The deterministic factors that influence the merit function are
- sky brightness, as a function of optical filter, phase of the moon and distance to the moon.
- time lost during telescope slews and focal plane readout (~3 seconds per image)
- zenith angle dependence of the signal to noise ratio
- exposure time spent on each field
Stochastic factors are
- seeing
- cloud cover
Oct 18 2013, C. Stubbs
Observations obtained at angles z from zenith suffer from two effects:
1) additional optical attenuation due to increased atmospheric path length
2) degraded "seeing".
band | central wavelength | extinction (mag per airmass) | seeing degradation compared to r band at zenith |
---|---|---|---|
u | 350 nm | 0.40*a | (1.1)*a0.6 |
g | 450 nm | 0.18*a | (1.07)*a0.6 |
r | 650 nm | 0.10*a | (1.0)*a0.6 |
i | 750 nm | 0.08*a | (0.97)*a0.6 |
z | 850 nm | 0.05*a | (0.94)*a0.6 |
y | 1000 nm | 0.04*a | (0.91)*a0.6 |
plot of seeing degradation vs. airmass, and polynomial fit:
Decent approximation to seeing degradation vs. airmass a is
S=0.35+0.72a^2-0.07a
Signal to Noise degradation vs. airmass:
SNR scales as source flux in the numerator and (for unresolved objects) as seeing in the denominator. Flux at an airmass "a" is reduced by a factor f(a)=10^(x*(a-1)/2.5) where x is the extinction coefficient listed in the table above. So SNR vs. airmass at fixed exposure time for unresolved point sources scales as SNR(a)~10^(x*(a-1)/2.5)/(0.35+0.72a^2-0.07a).
airmass | seeing degradation | SNR_u | SNR_g | SNR_r | SNR_i | SNR_z | SNR_y |
---|---|---|---|---|---|---|---|
1.0 | 1.0 | 1.0 | 1.0 | 1.0 | 1.0 | 1.0 | 1.0 |
1.1 | 1.06 | 0.91 | 0.93 | 0.94 | 0.94 | 0.94 | 0.94 |
1.2 | 1.11 | 0.83 | 0.87 | 0.88 | 0.88 | 0.89 | 0.89 |
1.3 | 1.17 | 0.77 | 0.81 | 0.83 | 0.84 | 0.84 | 0.85 |
1.4 | 1.22 | 0.71 | 0.77 | 0.79 | 0.79 | 0.80 | 0.81 |
1.5 | 1.27 | 0.65 | 0.72 | 0.75 | 0.76 | 0.77 | 0.77 |
1.6 | 1.32 | 0.61 | 0.68 | 0.71 | 0.72 | 0.73 | 0.74 |
1.7 | 1.37 | 0.56 | 0.65 | 0.68 | 0.69 | 0.71 | 0.71 |
1.8 | 1.42 | 0.53 | 0.62 | 0.65 | 0.66 | 0.68 | 0.68 |
1.9 | 1.46 | 0.49 | 0.59 | 0.62 | 0.64 | 0.65 | 0.66 |
2.0 | 1.52 | 0.46 | 0.56 | 0.60 | 0.61 | 0.63 | 0.64 |
fits | Seeing=0.35+0.72a^2-0.07a | SNR_u=2.1-1.4*a+0.30*a^2 | SNR_g=1.9-1.1*a+0.23*a^2 | SNR_r=1.8-a+0.21*a^2 | SNR_i=1.8-0.98*a+0.20*a^2 | SNR_z=1.7-0.94*a+0.19*a^2 | SNR_y=1.7-0.93*a+0.19*a^2 |
Slew times.
Oct 19 2013, CWS.
angular distance moved is limited by both the maximum angular rate and the maximum angular acceleration. If we imagine the max angular rate is 3 deg/s and max angular acceleration is 3 deg/s/s, then to move one field width requires a slew of 3 degrees in angle (gives small overlap). For no coast phase this takes a time given by t=2*sqrt(2*1.5deg/alpha)=2 seconds. The maximum angular rate achieved is omega=alpha(1)=3 deg/sec. So for these parameters for any slew larger than a field width, we are angular-rate-limited, and the slew requires a time t_slew~2+dtheta/3 seconds. IF we can slew during readout, the overhead between images separated by an angle theta then is approximately (2+theta/3) seconds.

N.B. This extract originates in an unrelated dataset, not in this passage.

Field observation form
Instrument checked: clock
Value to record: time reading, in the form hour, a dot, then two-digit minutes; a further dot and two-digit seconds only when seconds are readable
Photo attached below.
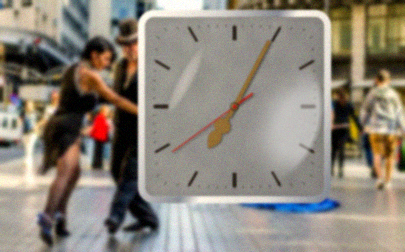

Arguably the system operation is optimized if the slew time is exactly equal to the (unavoidable) 2 second readout time. This suggests that we should tile the sky with overlapping observations that slew by half a field width between successive exposures.
Operating on the meridian in this mode, with 15 second exposures we'll assume it would take 20 seconds total on average, per exposure. It would take 24*(3.1/360)~12 minutes for the sky to move by one field width, on the equator. In the course of 12 minutes we can acquire 12minutes*3images/min=36 images on the meridian. At this half-overlap rate we could cover 36*3.1/2~56 degrees.
Sky rotation.
The position of objects on the sky changes in right ascension direction at an angular rate of 15 degrees per hour times cos(declination).